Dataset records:

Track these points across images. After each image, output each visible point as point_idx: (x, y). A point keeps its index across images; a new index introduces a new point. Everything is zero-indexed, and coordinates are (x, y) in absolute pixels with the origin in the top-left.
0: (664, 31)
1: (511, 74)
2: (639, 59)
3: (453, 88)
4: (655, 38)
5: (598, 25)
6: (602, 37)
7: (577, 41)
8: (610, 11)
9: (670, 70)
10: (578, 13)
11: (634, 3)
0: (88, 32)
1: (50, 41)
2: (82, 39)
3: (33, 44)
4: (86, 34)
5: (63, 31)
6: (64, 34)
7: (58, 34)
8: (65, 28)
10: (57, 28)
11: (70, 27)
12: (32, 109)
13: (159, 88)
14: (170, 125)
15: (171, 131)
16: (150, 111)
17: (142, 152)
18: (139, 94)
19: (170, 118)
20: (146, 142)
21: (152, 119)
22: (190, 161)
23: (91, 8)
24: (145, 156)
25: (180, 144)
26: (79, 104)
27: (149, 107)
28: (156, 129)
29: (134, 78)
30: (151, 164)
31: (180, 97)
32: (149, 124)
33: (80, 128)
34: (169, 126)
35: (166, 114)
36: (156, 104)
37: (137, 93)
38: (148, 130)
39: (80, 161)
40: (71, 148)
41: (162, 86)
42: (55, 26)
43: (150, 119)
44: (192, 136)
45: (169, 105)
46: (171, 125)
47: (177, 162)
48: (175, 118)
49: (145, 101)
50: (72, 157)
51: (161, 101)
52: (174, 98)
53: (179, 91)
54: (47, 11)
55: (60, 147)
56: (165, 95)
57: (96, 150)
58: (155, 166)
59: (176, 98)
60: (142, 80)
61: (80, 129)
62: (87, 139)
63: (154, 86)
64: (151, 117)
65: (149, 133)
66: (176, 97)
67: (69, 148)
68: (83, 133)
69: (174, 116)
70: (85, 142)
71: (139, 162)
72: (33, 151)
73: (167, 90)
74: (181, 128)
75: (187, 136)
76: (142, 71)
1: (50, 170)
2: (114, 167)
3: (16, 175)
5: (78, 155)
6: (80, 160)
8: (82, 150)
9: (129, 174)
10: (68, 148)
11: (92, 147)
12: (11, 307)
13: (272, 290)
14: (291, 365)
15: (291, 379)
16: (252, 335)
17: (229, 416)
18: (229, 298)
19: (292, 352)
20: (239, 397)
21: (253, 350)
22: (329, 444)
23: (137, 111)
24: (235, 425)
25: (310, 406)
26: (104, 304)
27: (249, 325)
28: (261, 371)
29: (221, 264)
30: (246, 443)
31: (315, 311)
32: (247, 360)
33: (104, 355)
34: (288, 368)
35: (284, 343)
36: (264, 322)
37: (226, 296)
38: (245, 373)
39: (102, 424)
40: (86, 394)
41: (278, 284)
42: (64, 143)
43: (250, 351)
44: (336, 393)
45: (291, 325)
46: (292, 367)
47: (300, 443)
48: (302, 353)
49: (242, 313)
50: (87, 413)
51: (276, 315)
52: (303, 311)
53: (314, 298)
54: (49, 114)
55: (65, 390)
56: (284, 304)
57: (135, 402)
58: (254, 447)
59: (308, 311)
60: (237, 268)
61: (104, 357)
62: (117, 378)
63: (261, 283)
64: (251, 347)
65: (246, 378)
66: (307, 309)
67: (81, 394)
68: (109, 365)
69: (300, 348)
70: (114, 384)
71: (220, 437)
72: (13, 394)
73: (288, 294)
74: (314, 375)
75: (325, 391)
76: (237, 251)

**Work instruction**:
Extract, please, the lines from the start of the entries above through the one with "6: (602, 37)", both included, reproducing each exactly and adding nothing.

**Answer area**:
Track these points across images. After each image, output each visible point as point_idx: (x, y). A point keeps its index across images; a new index introduces a new point. Everything is zero-indexed, and coordinates are (x, y) in absolute pixels with the origin in the top-left.
0: (664, 31)
1: (511, 74)
2: (639, 59)
3: (453, 88)
4: (655, 38)
5: (598, 25)
6: (602, 37)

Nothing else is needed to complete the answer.